A population that feels abandoned by everyone is in nobody’s interest. It certainly does no good to the Palestinians themselves, but it does not help Israel either. Boundaries are porous, particularly for drugs and criminality; the problems confronted by Arab Jerusalemites do not stop at neighbourhood borders. The absence of a credible leadership likewise will hinder any effort to manage future tensions and prevent an escalation. Finally, and more broadly, any future political arrangement between Israelis and Palestinians will require a cohesive and capable Palestinian community in East Jerusalem.

The default Palestinian strategy, strongly urged by the leadership, long has been to boycott all voluntary contact with the Jerusalem municipality. Reluctance to engage with Israeli institutions is understandable. Palestinians fear this would create the impression of endorsing Israel’s claim to the city. In the early years after 1967, the boycott was an active strategy that aimed at and achieved concrete if minimal gains, primarily in the form of limited Arab autonomy. This made sense in the 1960s and 1970s when East Jerusalem still was largely distinct. But today it has been simultaneously marginalised from, and integrated into West Jerusalem: marginalised, in that what used to be an autonomous city centre now is just a crowded and hemmed-in neighbourhood, with poor services and infrastructure badly in need of updating; integrated, in that no small number of Arab Jerusalemites work, study and socialise on both sides of the Green Line, and the roads, light rail and utilities that run through the eastern half are central to the entire city’s functioning.

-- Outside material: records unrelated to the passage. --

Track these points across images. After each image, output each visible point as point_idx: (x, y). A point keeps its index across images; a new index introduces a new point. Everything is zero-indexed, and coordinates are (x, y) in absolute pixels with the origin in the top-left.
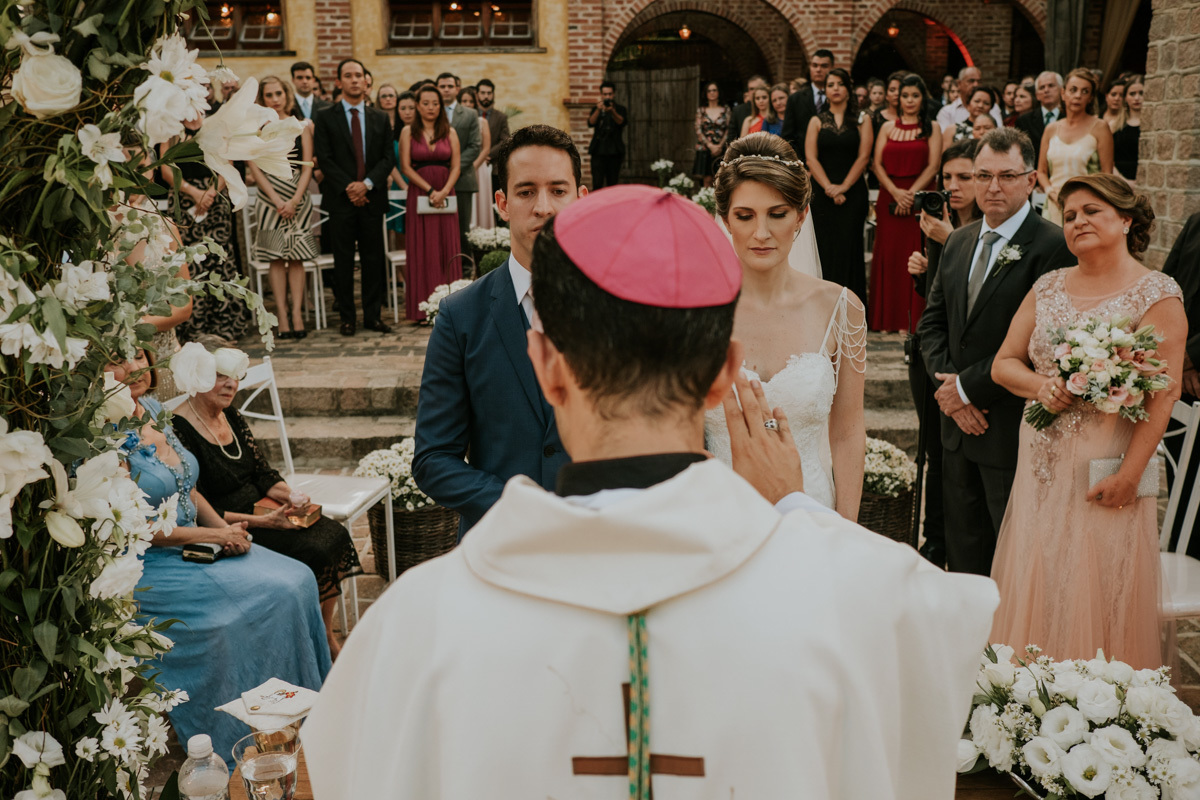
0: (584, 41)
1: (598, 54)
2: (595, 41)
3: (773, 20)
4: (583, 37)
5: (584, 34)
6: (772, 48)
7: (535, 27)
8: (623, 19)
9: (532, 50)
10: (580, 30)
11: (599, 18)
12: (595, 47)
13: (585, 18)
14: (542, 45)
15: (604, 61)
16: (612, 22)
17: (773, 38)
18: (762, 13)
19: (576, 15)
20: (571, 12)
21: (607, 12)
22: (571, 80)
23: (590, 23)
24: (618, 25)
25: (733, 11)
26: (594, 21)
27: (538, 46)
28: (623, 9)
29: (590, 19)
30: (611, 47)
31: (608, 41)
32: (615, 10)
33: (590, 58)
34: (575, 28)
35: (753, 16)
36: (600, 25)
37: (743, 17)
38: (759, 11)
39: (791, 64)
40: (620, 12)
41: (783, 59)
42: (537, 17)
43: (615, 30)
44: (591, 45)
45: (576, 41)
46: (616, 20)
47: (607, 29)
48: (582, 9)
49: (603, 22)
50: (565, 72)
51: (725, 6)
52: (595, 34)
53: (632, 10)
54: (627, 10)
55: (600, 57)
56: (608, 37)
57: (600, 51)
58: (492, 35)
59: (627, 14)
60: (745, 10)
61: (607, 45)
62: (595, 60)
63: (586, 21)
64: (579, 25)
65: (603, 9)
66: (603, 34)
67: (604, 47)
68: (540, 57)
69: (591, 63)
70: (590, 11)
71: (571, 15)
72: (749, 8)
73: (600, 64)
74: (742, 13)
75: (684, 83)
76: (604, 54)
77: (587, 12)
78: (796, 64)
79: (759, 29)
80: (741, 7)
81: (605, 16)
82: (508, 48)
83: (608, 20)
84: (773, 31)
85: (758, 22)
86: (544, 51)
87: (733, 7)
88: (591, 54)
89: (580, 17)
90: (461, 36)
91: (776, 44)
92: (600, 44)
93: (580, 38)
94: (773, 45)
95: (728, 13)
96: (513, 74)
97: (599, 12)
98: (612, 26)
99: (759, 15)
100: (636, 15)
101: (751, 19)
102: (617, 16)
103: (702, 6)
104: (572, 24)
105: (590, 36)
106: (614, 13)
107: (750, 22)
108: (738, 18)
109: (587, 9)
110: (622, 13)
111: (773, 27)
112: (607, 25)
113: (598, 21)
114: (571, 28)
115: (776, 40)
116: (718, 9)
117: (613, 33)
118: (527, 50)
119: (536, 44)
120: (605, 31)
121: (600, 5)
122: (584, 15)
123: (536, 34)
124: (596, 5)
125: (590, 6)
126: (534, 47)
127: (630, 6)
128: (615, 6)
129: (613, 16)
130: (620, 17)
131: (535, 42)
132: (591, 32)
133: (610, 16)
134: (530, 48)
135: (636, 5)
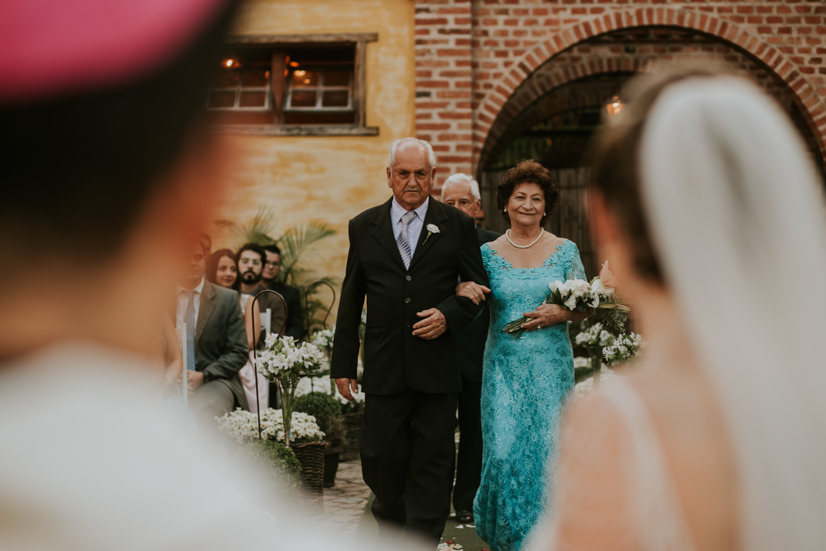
0: (442, 116)
1: (465, 137)
2: (460, 116)
4: (441, 110)
5: (443, 105)
7: (360, 94)
8: (507, 81)
9: (354, 131)
10: (434, 99)
11: (468, 79)
12: (461, 127)
13: (444, 79)
14: (371, 122)
15: (475, 150)
16: (488, 86)
19: (429, 74)
20: (420, 69)
21: (481, 70)
23: (452, 87)
24: (500, 90)
26: (458, 85)
27: (364, 125)
28: (507, 64)
29: (452, 81)
30: (488, 126)
31: (482, 117)
32: (494, 66)
33: (452, 144)
34: (427, 94)
36: (469, 90)
40: (501, 69)
42: (364, 77)
43: (493, 98)
44: (454, 124)
45: (428, 116)
46: (496, 83)
47: (480, 96)
48: (439, 64)
49: (474, 85)
52: (460, 105)
53: (522, 66)
54: (515, 67)
55: (469, 143)
56: (481, 109)
57: (469, 132)
58: (289, 107)
59: (514, 73)
61: (481, 123)
62: (459, 148)
63: (446, 84)
64: (434, 91)
65: (474, 65)
66: (474, 106)
67: (475, 126)
68: (367, 143)
69: (453, 152)
70: (453, 67)
71: (420, 74)
73: (468, 154)
76: (475, 138)
77: (446, 69)
81: (477, 77)
82: (315, 127)
83: (481, 82)
86: (374, 133)
88: (454, 137)
89: (436, 77)
90: (236, 108)
92: (468, 122)
93: (435, 112)
96: (321, 170)
97: (468, 69)
98: (489, 92)
100: (530, 74)
102: (497, 76)
104: (421, 89)
105: (452, 108)
106: (492, 71)
109: (447, 64)
110: (506, 72)
112: (481, 90)
113: (465, 85)
114: (419, 95)
117: (490, 103)
118: (346, 131)
119: (361, 121)
120: (477, 101)
121: (468, 58)
122: (443, 74)
123: (361, 104)
124: (461, 58)
125: (451, 60)
126: (357, 126)
127: (518, 59)
128: (493, 59)
129: (491, 76)
130: (503, 78)
131: (359, 118)
132: (453, 102)
133: (486, 76)
134: (351, 128)
135: (529, 58)
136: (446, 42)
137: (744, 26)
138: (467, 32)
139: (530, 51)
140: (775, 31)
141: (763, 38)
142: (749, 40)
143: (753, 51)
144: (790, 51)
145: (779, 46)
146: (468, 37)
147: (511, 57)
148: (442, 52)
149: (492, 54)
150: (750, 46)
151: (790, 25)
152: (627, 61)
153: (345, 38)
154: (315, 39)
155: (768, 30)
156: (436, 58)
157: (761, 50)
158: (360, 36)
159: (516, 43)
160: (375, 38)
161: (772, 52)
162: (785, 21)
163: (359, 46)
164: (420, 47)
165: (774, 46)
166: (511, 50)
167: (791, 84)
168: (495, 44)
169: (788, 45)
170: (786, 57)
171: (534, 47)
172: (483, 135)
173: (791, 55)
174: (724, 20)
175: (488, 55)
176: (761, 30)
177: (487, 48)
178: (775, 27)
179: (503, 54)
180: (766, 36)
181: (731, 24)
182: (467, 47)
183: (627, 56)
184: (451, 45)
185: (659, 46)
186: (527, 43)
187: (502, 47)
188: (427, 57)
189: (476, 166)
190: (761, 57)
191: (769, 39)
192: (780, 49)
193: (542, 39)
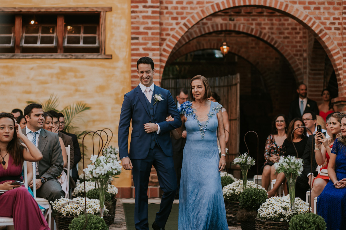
0: (144, 49)
2: (154, 50)
3: (298, 39)
4: (144, 47)
5: (145, 44)
6: (298, 62)
7: (102, 38)
8: (177, 32)
9: (100, 57)
10: (141, 41)
11: (158, 31)
13: (146, 31)
14: (108, 53)
16: (168, 35)
17: (299, 53)
18: (288, 33)
19: (138, 28)
20: (133, 25)
21: (164, 26)
22: (132, 82)
23: (150, 35)
24: (174, 37)
25: (264, 31)
26: (153, 34)
27: (105, 54)
28: (177, 24)
29: (150, 32)
30: (168, 55)
31: (165, 50)
32: (171, 24)
34: (137, 38)
35: (282, 36)
36: (158, 36)
37: (274, 36)
38: (286, 31)
39: (315, 74)
40: (174, 26)
41: (308, 70)
42: (105, 30)
43: (170, 41)
45: (137, 49)
46: (172, 33)
47: (164, 40)
48: (143, 23)
49: (161, 34)
50: (128, 75)
51: (258, 27)
52: (154, 44)
53: (185, 25)
54: (181, 25)
55: (159, 63)
56: (164, 46)
57: (158, 58)
58: (66, 44)
59: (181, 28)
60: (274, 31)
61: (164, 53)
63: (147, 33)
64: (140, 37)
65: (161, 24)
66: (161, 45)
67: (161, 55)
68: (106, 63)
70: (150, 25)
71: (133, 28)
72: (278, 29)
74: (272, 33)
75: (226, 89)
76: (161, 61)
77: (146, 26)
78: (320, 74)
79: (288, 46)
80: (271, 29)
81: (162, 30)
82: (79, 55)
83: (164, 33)
84: (299, 48)
85: (286, 40)
86: (110, 57)
87: (265, 28)
89: (141, 30)
90: (38, 45)
91: (301, 58)
92: (158, 52)
93: (141, 47)
94: (299, 59)
95: (261, 33)
96: (83, 77)
97: (158, 26)
98: (168, 38)
99: (286, 35)
100: (189, 29)
101: (280, 38)
102: (172, 29)
103: (239, 27)
104: (134, 36)
105: (149, 45)
106: (170, 27)
107: (279, 40)
108: (269, 37)
109: (147, 23)
110: (177, 28)
111: (298, 45)
112: (164, 37)
113: (156, 34)
114: (133, 39)
115: (301, 55)
116: (252, 30)
117: (169, 43)
118: (95, 57)
119: (103, 52)
120: (162, 42)
121: (158, 20)
122: (145, 28)
123: (103, 43)
124: (154, 20)
125: (149, 21)
126: (101, 54)
127: (183, 21)
128: (170, 21)
129: (169, 30)
130: (175, 31)
131: (102, 50)
132: (150, 42)
133: (167, 30)
134: (98, 55)
135: (189, 21)
136: (147, 12)
137: (297, 6)
138: (158, 7)
139: (189, 17)
140: (312, 9)
141: (306, 12)
142: (299, 13)
143: (301, 18)
144: (319, 18)
145: (314, 16)
146: (158, 10)
147: (179, 20)
148: (145, 17)
149: (170, 18)
150: (299, 16)
151: (319, 6)
152: (230, 25)
153: (95, 10)
154: (80, 10)
155: (308, 8)
156: (142, 20)
157: (305, 18)
158: (103, 8)
159: (182, 13)
160: (110, 9)
161: (311, 19)
162: (317, 3)
163: (102, 13)
164: (133, 14)
165: (312, 16)
166: (179, 17)
167: (320, 35)
168: (171, 13)
169: (318, 16)
170: (318, 22)
171: (191, 15)
172: (166, 59)
173: (320, 21)
174: (287, 3)
175: (168, 19)
176: (305, 8)
177: (167, 15)
178: (312, 7)
179: (175, 18)
180: (307, 11)
181: (290, 5)
182: (158, 15)
183: (230, 22)
184: (150, 14)
185: (246, 18)
186: (188, 13)
187: (175, 15)
188: (137, 20)
189: (161, 75)
190: (305, 21)
191: (309, 13)
192: (315, 17)
193: (195, 11)
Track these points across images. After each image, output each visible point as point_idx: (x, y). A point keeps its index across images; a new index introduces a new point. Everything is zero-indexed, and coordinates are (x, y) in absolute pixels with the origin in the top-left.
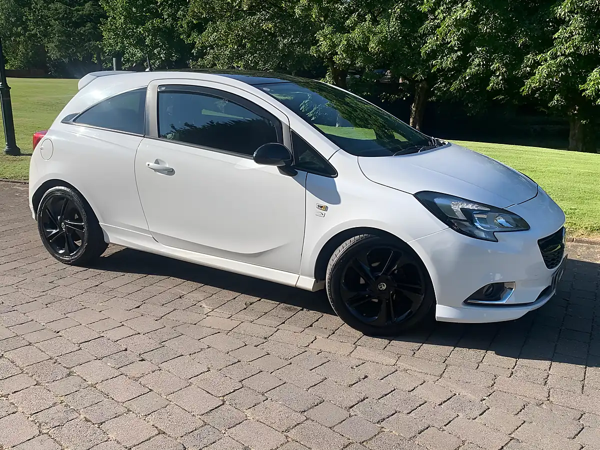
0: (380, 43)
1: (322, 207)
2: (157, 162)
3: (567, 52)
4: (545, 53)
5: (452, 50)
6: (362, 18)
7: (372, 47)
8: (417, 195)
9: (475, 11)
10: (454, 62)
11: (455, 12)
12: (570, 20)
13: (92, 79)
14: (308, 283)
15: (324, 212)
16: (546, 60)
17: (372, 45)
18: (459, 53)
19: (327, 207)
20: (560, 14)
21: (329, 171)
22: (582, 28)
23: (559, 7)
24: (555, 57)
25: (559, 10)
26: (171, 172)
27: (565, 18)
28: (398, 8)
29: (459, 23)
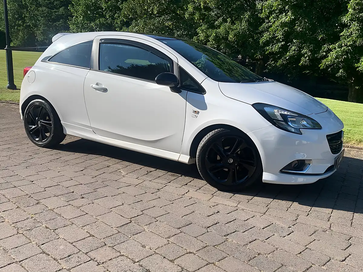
0: (235, 35)
1: (195, 112)
2: (97, 84)
3: (348, 44)
4: (335, 44)
5: (278, 41)
6: (225, 21)
7: (231, 38)
8: (253, 105)
9: (293, 17)
10: (280, 48)
11: (281, 18)
12: (350, 25)
13: (61, 36)
14: (185, 159)
15: (197, 115)
16: (335, 49)
17: (231, 36)
18: (282, 43)
19: (199, 112)
20: (344, 21)
21: (201, 90)
22: (358, 30)
23: (344, 17)
24: (341, 46)
25: (344, 19)
26: (105, 90)
27: (347, 24)
28: (247, 15)
29: (283, 25)
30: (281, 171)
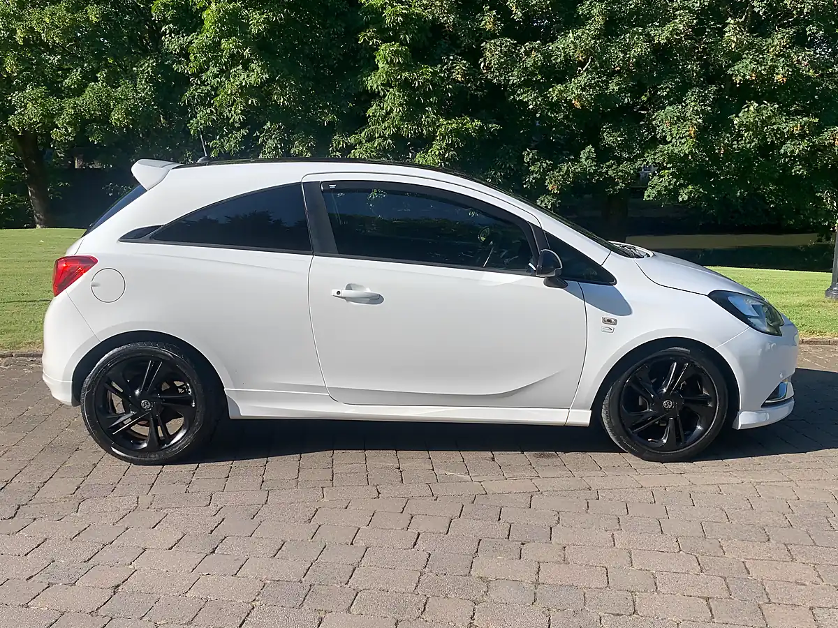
0: (128, 113)
1: (609, 320)
2: (349, 287)
3: (387, 133)
4: (357, 133)
5: (232, 128)
7: (118, 119)
9: (267, 76)
10: (240, 143)
11: (235, 76)
12: (385, 96)
14: (583, 417)
15: (612, 327)
16: (360, 143)
17: (116, 116)
18: (243, 132)
19: (616, 321)
20: (371, 87)
21: (606, 278)
22: (401, 105)
23: (369, 78)
24: (371, 139)
25: (370, 82)
26: (376, 299)
27: (379, 92)
28: (148, 66)
30: (764, 405)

As currently devised, the boycott largely is an artefact of a bygone era. It is a product of inertia more than of conscious deliberation. It has become a symbolic form of politics that covers an absence of politics. From a Palestinian perspective, it arguably carries advantages – reinforcing separateness and identity while refusing to legitimise occupation – but also unmistakable costs. The material and distributive dimensions of politics have been left to the side; the question of how the community can capture resources to strengthen itself is not only unanswered but unasked. Ultimately, the absent national debate about how to maximise Palestinian power in the city has facilitated both Israel’s and the Palestinian leadership’s evasion of responsibility.

However difficult, a Palestinian discussion about whether the current boycott strategy makes sense is long overdue. Such self-examination could yield any number of potential responses: that it still does; that it needs revision; or that it ought to be abandoned wholesale. Too, there are several options for adjustment: Palestinian East Jerusalemites could stand in municipal elections and vote for candidates who are Palestinian citizens of Israel; they could establish a shadow municipality in Ramallah; or they could try to set up a kind of collective representation that works in concert with the Israeli municipality. Even asking the question of whether the boycott should be tweaked or ended will be anathema to many Palestinians. But the question of Palestinian strategy, in Jerusalem and beyond, is greatly in need of rethinking, and until difficult and unpleasant issues are raised, will not be answered.

Extreme Makeover? (I): Israel’s Politics of Land and Faith in East Jerusalem, the first of two reports published simultaneously today, looks at Israel’s territorial policies in occupied East Jerusalem and the religious shifts that underlie some of them. This report examines the effects of that policy on the Palestinian body politic.